Using Brand Jingles as Punchlines (Not as Wallpaper)
Your jingle is 40 years of audience training. Stop treating it like background music.
Most brand jingles are wasted. They play throughout the ad as background music, or worse, as the hook sung over a drone shot of the product. The audience tunes them out by second three because the jingle is doing no narrative work.
This is a mistake. A jingle is a weapon. Forty years of radio and TV spending has trained your audience to recognize it. When you treat that recognition as wallpaper, you're spending a billion-dollar asset on a whim.
How jingles actually work
A jingle is a compressed memory. When the audience hears "Nationwide is on your side" or "Ba-da-ba-ba-ba, I'm lovin' it" or "Plop plop, fizz fizz," their brain fires every association it's ever made with the brand. Pricing. Store visits. Commercials from childhood. All of it, in half a second.
That's an enormous trigger. And most brands waste it by playing the jingle for the whole ad, which means none of the individual associations get a chance to land. The trigger gets diluted.
The better move is to use the jingle surgically. Not as a soundtrack, but as a punchline.
The closing-button technique
Here's the technique that works. Build your ad without the jingle. Let the dialogue, the visuals, the joke do all the work. Hold the jingle back. Hold it all the way back.
Then, in the final 1.5 seconds, play the jingle. One phrase, no more. Either full-strength or slightly muted for flavor. Ideally over a simple shot — the mascot's face, the product on a counter, a cut to black.

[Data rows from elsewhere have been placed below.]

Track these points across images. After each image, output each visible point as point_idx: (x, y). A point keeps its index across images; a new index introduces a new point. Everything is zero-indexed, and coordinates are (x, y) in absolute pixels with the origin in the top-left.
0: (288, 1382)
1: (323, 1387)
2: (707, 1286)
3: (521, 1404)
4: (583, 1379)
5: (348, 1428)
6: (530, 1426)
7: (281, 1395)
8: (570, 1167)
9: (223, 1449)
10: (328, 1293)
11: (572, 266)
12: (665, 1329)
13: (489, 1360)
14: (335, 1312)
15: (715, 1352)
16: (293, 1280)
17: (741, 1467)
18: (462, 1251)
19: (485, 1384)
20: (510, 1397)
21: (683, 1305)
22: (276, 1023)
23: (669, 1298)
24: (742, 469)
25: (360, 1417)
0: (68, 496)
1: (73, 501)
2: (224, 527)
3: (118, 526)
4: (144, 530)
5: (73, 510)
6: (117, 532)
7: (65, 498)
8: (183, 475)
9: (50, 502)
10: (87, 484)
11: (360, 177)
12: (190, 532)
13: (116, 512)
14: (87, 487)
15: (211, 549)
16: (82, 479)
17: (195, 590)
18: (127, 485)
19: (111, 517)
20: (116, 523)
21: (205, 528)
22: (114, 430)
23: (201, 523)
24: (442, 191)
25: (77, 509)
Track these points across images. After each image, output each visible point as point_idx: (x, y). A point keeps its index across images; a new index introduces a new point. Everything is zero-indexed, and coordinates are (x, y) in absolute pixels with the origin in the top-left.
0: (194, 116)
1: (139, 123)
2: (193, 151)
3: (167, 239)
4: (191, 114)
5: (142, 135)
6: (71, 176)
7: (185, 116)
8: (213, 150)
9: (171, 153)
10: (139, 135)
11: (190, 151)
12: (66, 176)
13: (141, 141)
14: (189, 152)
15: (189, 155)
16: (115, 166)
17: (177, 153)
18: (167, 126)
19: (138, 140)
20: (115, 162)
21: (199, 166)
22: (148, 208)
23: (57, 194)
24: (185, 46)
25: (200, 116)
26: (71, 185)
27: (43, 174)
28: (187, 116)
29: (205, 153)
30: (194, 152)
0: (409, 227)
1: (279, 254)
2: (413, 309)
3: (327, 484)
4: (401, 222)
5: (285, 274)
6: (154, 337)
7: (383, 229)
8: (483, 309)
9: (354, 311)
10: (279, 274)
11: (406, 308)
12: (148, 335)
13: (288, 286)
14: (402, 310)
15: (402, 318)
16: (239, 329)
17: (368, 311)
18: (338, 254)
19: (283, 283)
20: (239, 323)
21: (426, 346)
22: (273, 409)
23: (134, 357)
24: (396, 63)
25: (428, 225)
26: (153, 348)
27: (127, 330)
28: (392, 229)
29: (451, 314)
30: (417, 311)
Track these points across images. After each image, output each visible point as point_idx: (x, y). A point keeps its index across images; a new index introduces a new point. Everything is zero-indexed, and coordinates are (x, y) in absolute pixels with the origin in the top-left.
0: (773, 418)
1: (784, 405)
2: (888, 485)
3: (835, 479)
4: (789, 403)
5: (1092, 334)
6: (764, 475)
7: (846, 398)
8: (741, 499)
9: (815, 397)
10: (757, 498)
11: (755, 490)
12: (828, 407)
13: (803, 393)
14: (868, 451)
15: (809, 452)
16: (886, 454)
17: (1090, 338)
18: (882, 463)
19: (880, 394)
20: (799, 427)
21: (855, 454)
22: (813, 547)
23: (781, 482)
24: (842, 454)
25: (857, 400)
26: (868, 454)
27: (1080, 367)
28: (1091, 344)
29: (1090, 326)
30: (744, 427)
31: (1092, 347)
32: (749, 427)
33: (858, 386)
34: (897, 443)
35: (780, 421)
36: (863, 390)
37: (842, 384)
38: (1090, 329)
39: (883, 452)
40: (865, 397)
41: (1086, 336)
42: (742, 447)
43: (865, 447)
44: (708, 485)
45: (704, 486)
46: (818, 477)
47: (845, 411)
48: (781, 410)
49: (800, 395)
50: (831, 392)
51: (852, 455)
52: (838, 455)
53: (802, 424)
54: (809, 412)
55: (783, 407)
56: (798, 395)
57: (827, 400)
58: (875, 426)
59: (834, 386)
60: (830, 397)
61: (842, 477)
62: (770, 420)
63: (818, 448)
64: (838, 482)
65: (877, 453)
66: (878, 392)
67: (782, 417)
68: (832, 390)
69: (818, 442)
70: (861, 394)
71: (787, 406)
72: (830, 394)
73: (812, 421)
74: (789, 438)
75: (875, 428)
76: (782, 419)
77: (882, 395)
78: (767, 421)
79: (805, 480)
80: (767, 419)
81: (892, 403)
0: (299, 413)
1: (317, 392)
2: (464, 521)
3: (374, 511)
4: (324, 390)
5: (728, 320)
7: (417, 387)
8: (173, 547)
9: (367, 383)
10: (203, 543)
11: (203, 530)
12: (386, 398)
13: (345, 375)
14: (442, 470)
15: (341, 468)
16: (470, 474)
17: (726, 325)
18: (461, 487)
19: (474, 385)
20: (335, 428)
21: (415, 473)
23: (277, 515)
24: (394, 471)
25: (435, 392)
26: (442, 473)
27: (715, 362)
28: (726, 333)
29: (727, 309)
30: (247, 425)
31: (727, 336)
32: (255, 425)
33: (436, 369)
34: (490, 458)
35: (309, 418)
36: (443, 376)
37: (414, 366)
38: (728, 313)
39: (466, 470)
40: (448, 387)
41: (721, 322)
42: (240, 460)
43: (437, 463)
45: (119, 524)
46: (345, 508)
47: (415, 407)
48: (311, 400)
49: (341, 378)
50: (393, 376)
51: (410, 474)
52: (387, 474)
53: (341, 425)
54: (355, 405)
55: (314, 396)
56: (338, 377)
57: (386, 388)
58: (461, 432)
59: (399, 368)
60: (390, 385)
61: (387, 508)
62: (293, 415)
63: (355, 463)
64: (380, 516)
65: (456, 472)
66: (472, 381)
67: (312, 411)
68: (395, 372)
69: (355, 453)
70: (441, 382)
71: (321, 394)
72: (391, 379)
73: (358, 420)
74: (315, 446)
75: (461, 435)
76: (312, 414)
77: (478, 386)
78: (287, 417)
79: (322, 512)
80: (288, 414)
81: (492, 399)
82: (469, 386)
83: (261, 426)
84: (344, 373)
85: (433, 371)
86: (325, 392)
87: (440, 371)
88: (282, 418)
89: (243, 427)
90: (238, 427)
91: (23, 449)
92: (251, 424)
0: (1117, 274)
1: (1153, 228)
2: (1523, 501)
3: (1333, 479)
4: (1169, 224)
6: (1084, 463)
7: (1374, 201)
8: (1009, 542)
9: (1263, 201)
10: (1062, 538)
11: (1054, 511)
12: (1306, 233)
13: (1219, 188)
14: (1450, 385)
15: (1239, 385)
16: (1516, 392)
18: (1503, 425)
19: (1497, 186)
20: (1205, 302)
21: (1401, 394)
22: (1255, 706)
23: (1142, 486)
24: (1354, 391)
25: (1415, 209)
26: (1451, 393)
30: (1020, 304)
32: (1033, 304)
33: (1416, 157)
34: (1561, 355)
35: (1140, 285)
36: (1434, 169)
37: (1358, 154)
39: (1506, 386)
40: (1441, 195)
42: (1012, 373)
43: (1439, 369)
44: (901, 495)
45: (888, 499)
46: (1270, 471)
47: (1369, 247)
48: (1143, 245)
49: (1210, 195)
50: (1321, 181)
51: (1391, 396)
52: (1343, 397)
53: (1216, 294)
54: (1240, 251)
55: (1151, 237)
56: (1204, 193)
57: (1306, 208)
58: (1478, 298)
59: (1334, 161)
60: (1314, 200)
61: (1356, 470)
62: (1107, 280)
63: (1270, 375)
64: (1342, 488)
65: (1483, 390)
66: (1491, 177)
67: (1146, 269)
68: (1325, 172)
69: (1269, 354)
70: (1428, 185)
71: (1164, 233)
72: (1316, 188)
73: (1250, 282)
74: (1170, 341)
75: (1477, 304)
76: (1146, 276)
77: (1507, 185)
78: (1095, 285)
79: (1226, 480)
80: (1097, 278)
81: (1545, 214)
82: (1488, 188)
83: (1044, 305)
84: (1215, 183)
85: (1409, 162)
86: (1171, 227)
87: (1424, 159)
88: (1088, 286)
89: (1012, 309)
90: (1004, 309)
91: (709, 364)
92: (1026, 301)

The effect is a button that closes the ad. All the brand equity the jingle carries gets concentrated into the final moment. The viewer leaves the ad with the jingle on their lips because it's the last thing they heard.
Compare to an ad where the jingle plays throughout: the viewer leaves remembering nothing specific, because the jingle was ambient, not punctuating.
The reversal technique
A more advanced move: use the jingle ironically inside the ad. Mute the ad's action, play three notes of the jingle, freeze frame. The viewer recognizes it and laughs. Cut back to the action.
This only works if your brand has an iconic jingle. Testing: can you hum three notes and have your audience identify the brand? If yes, reversal is available to you. If no, use the closing button.
McDonald's has "I'm lovin' it." Intel has its five-note motif. Nationwide, State Farm, Geico, Coca-Cola — all have bankable jingles.
The mute test, again
I come back to this test a lot because it keeps working. Mute your entire ad. Watch it silent. Does the ad still make sense?
If yes, the visuals are load-bearing. Now unmute only the jingle at the end. Does the ad now feel finished in a way it didn't before?
If yes, you've used the jingle correctly — as an ending, not as a backdrop. Congratulations.
If no — if the ad needed the jingle throughout to work — then you've built an ad that's dependent on audio. Eighty percent of your audience is watching muted. Rewrite so the visuals carry the weight, and save the jingle for the punchline.